_Exercise instructions_
Rewrite everything from "Carlos Díaz, and" down to "performed La boda." in the article on Virgilio Piñera's centenary, swapping "El Público" for "Teatro Estudio".

_Provided passage_
+--
Political Prisoners of the Empire  MIAMI 5     

     

C U L T U R E

Havana.  January 5, 2012

Honoring Virgilio Piñera during his centenary

Mireya Castañeda

Cuban letters and theater have a debt to repay to one of the most interesting artists within the national culture, Virgilio Piñera, on the occasion of the centenary of his birth in 2012. The poet, storyteller, essayist and dramaturge, died in Havana, October 18, 1979, of a heart attack. He left behind his extensive work, controversial but standing the test of time, which thanks to the anniversary will be widely available.

MULTIPLE PUBLICATIONS

To coordinate the celebration of Virgilio’s centenary, a commission has been created, led by Antón Arrufat, National Prize for Literature winner, who affirmed during the group’s introduction, in the Dulce María Loynaz Center, that with the tribute planned "Cubans will repay their debt to the author of Aire frío…and we will award him the place he deserves within the island’s culture."

Among the editorial offerings, according to Arrufat who is responsible for the author’s literary heritage, is the publication of his extensive unpublished letters which have been preserved. These were exchanged with his great friend José Rodríguez Feo, Alfonso Reyes and María Zambrano, among many others. Arrufat also announced that Virgilio’s memoirs will be published as well.

Omar Valiño, director of Tablas Alarcos Publishing announced that they will release his complete works for theater in two volumes and Olga Marta Pérez, director of Ediciones Unión, indicated that to be re-issued are the novel La carne de René, the lengthy poem La isla en peso and Virgilio Piñera en persona, as well as the previously unpublished Orbita de Virgilio Piñera and Epistolario de Virgilio Piñera.

Letras Cubanas Publishing, for its part, is preparing Colección del Centenario, designed with the collaboration of Arrufat and containing all of Virgilio’s stories, a selection of essays about art and a complete collection of his plays.

Virgilio’s year, as the commission is calling the centenary, will be prominently featured in February during the International Book Fair 2012, where all of his works will be available to the delight of readers.

THE STAGE

The theater program is very wide-ranging, with almost all of the country’s companies presenting revivals and new stagings of Virgilio’s works.

For example, the National Council of Performing Arts announced that it is preparing a show which will include poetry, prose and excerpts from plays, to be directed by Carlos Díaz, to inaugurate the year-long celebration January 22, as part of Cuba’s Theater Month.

Carlos Díaz, and his company El Público are not unfamiliar with VirgilioPiñera. In 1993, they premiered La niñita querida, with the recently deceased grand dame of Cuban theater, Adria Santana, and in 1995, performed La boda.

The theater festivities had a prologue last December, when the theatrical criticism and research section of the Union of Cuban Writers and Artists (UNEAC) held a workshop on the 50th anniversary of the play Aire Frio’s premiere.

Coming together were dramaturges, directors, theater researchers and two actresses who played the emblematic Luz Marina: Verónica Lynn, who performed in the 1962 premiere directed by Humberto Arenal, and Miriam Learra, leading actress in the Hubert de Blanck production directed by Abelardo Estorino (National Prize for Literature and Theater).

Both actresses offered their recollections of the performances. Verónica confided that the role was "relatively easy, it was my family. Not like Camila (in José Brene’s play, Santa Camila de La Habana Vieja), who wasn’t anything like me. Luz Marina was from my social class. My father counted the pennies he had everyday, to see what was left for food and my mother washed and ironed for others. And if that wasn’t enough I had a bossy aunt, just like Luz Marina."
+--
_Source data_
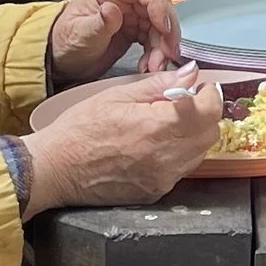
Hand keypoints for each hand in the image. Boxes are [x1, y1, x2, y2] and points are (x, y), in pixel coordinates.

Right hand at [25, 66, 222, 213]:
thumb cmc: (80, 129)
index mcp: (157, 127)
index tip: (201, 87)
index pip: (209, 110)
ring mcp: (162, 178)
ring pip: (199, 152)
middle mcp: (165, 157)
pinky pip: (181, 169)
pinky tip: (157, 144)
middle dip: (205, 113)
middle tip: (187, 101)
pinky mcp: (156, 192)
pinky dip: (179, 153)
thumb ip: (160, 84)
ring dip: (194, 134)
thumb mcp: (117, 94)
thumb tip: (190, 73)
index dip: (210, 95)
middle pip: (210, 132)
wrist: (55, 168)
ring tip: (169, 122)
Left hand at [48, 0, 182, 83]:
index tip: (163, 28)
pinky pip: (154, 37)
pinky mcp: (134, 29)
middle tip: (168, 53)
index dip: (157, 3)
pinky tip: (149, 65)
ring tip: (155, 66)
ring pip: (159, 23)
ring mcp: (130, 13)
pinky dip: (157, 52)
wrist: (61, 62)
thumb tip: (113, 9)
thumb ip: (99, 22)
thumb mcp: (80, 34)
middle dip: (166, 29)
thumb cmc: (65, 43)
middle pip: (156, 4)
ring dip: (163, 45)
+--
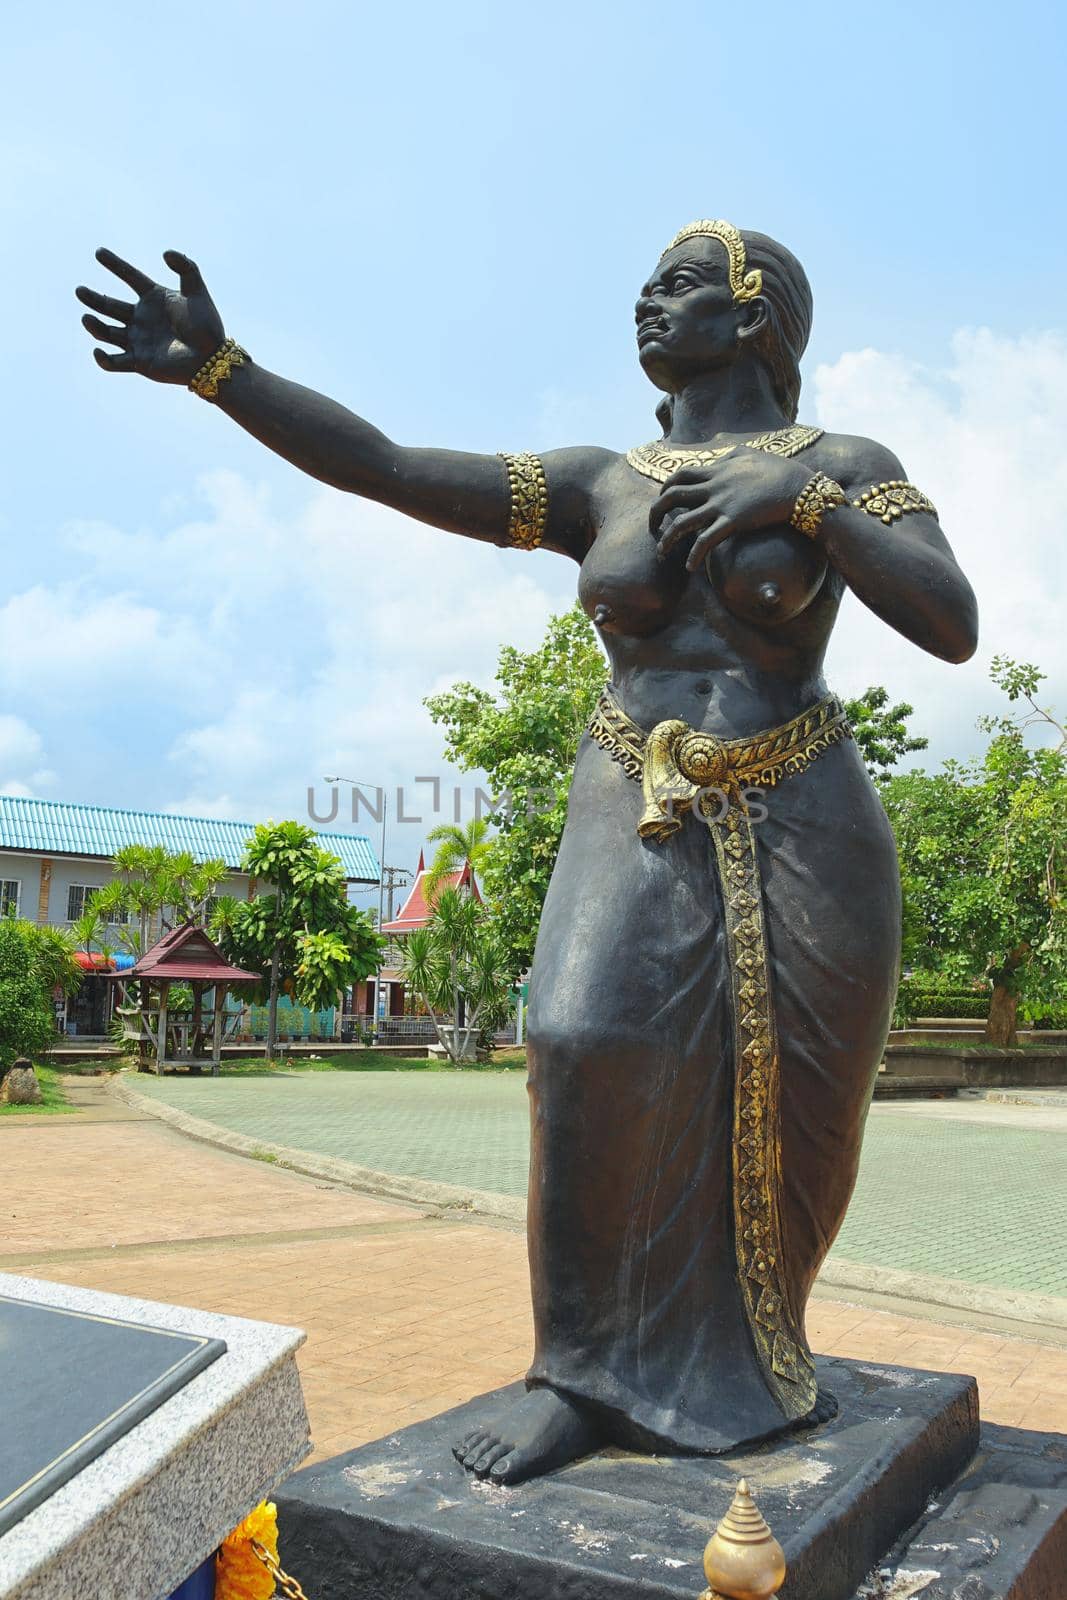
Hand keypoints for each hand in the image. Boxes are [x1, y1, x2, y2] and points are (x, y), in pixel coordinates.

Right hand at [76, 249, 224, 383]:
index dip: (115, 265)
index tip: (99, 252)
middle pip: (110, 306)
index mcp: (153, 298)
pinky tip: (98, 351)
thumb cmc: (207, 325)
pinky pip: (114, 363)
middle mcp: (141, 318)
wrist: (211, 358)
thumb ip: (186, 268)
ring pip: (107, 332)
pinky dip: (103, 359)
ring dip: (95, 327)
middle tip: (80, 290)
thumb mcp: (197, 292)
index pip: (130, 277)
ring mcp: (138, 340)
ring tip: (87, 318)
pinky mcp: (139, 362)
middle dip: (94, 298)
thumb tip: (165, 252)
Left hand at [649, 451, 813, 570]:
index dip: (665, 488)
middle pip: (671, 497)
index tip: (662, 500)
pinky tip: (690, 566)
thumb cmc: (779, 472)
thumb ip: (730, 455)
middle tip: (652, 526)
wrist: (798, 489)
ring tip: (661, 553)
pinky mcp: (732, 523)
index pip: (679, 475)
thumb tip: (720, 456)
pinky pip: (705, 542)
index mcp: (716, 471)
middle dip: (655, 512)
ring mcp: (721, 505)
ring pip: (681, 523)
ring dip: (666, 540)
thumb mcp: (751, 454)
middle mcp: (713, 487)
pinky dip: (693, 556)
+--
_Solved exercise_
Carlos Díaz, and his company Teatro Estudio are not unfamiliar with VirgilioPiñera. In 1993, they premiered La niñita querida, with the recently deceased grand dame of Cuban theater, Adria Santana, and in 1995, performed La boda.